* [Element and region data]
◆ ◆ ◆
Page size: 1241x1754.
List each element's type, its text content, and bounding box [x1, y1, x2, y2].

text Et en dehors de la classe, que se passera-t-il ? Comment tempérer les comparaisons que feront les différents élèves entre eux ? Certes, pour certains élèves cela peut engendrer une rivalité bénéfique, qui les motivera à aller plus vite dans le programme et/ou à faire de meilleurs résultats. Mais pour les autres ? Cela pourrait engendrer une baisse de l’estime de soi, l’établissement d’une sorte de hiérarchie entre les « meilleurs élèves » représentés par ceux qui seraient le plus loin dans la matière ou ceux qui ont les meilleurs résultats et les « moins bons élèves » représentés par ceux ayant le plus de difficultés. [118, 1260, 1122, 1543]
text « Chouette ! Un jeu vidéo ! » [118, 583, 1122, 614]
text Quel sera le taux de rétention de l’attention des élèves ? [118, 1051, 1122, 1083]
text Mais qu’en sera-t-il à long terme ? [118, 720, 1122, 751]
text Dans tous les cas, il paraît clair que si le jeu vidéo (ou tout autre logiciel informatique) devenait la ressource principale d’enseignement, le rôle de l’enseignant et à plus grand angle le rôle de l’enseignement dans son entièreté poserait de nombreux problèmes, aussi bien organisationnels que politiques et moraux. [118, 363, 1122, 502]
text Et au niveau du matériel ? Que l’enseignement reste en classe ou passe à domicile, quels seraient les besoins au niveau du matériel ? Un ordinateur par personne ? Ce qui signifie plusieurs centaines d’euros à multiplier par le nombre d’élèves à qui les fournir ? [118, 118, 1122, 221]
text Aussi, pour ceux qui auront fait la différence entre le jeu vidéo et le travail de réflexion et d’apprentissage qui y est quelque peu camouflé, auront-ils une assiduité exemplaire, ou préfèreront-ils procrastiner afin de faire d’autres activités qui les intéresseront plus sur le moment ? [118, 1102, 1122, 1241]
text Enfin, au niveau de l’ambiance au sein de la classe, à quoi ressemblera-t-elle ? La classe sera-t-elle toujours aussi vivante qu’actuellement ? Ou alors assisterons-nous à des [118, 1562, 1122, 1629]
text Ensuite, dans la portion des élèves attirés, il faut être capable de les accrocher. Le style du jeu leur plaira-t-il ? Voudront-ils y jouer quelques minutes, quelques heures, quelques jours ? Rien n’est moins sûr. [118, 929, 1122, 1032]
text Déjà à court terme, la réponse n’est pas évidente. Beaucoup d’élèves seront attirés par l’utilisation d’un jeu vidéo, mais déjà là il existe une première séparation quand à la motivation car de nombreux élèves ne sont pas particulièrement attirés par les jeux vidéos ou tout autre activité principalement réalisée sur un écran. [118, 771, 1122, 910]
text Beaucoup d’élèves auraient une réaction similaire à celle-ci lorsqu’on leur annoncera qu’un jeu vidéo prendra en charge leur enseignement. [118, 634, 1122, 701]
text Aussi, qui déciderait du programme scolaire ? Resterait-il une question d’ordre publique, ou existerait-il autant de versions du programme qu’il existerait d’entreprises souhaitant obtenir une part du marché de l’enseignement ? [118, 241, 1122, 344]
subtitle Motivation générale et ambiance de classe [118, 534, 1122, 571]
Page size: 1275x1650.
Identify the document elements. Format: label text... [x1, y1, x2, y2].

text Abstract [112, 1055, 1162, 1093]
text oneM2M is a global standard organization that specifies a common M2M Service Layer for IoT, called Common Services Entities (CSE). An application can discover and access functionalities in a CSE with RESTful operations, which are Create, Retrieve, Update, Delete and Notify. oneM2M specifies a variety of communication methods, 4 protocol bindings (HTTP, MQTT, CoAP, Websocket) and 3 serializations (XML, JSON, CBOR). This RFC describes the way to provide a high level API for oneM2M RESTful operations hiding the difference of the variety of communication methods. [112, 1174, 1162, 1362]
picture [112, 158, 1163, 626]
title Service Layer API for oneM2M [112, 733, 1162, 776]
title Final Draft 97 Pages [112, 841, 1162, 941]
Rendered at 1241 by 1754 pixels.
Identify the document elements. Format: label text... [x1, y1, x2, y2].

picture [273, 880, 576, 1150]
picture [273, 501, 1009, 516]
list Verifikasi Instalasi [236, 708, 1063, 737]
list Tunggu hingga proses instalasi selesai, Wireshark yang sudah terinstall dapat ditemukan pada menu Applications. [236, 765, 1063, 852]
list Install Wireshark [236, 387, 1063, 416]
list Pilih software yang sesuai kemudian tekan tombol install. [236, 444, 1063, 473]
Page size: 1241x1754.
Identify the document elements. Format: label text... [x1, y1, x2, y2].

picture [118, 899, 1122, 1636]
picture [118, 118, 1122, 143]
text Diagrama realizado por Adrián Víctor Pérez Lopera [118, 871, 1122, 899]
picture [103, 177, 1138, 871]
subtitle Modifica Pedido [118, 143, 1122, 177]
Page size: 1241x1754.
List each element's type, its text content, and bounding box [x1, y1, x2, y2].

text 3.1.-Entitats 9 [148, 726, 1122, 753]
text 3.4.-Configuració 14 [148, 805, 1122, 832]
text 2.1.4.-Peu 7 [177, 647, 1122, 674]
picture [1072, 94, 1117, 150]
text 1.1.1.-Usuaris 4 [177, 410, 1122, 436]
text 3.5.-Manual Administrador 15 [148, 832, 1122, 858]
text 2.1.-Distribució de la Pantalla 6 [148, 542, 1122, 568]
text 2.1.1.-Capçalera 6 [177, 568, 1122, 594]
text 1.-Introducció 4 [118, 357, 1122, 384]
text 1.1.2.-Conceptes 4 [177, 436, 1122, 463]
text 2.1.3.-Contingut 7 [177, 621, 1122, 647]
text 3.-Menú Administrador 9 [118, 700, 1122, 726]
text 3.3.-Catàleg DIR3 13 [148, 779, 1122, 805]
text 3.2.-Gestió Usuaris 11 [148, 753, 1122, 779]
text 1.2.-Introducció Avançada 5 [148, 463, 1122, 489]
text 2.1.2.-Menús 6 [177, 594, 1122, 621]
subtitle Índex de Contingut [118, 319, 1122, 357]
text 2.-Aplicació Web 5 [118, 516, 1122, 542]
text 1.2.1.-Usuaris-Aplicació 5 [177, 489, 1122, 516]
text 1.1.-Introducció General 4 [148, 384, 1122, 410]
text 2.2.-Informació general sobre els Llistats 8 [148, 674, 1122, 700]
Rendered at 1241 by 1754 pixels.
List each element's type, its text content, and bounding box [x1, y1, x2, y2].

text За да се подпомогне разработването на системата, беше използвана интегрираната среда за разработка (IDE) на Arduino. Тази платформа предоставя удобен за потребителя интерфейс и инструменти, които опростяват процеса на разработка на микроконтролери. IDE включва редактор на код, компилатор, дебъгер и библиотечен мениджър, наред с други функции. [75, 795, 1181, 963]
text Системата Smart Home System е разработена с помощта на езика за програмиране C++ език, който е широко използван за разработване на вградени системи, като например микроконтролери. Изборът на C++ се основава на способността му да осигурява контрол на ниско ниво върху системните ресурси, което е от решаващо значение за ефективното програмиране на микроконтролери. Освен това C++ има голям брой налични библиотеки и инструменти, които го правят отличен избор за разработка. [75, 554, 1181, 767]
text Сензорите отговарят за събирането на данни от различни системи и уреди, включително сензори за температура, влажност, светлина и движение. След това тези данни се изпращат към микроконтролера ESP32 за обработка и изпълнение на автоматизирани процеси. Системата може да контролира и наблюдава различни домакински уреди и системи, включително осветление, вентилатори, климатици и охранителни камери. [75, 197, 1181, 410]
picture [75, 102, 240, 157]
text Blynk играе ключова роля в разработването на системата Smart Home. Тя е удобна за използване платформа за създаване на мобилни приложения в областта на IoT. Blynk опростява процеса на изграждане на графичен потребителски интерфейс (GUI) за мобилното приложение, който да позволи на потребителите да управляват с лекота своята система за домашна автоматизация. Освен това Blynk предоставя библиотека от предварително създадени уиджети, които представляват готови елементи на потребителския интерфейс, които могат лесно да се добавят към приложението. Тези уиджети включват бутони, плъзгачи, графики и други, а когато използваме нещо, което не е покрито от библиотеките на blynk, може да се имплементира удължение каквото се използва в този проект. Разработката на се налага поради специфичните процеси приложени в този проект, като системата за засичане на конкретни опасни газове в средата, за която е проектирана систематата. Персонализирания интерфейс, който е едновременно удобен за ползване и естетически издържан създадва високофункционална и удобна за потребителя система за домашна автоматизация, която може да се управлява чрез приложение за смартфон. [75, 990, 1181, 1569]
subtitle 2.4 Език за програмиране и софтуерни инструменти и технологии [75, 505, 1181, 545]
◆ ◆ ◆
* [DIRECTIVE]
Switch "Abstract" to "Summary" in the stretch of the material from the line containing "text Abstract [112, 1055, 1162, 1093]" through the line containing "title Service Layer", keeping everything else the same. Give back only those lines.

* [RESULT]
text Summary [112, 1055, 1162, 1093]
text oneM2M is a global standard organization that specifies a common M2M Service Layer for IoT, called Common Services Entities (CSE). An application can discover and access functionalities in a CSE with RESTful operations, which are Create, Retrieve, Update, Delete and Notify. oneM2M specifies a variety of communication methods, 4 protocol bindings (HTTP, MQTT, CoAP, Websocket) and 3 serializations (XML, JSON, CBOR). This RFC describes the way to provide a high level API for oneM2M RESTful operations hiding the difference of the variety of communication methods. [112, 1174, 1162, 1362]
picture [112, 158, 1163, 626]
title Service Layer API for oneM2M [112, 733, 1162, 776]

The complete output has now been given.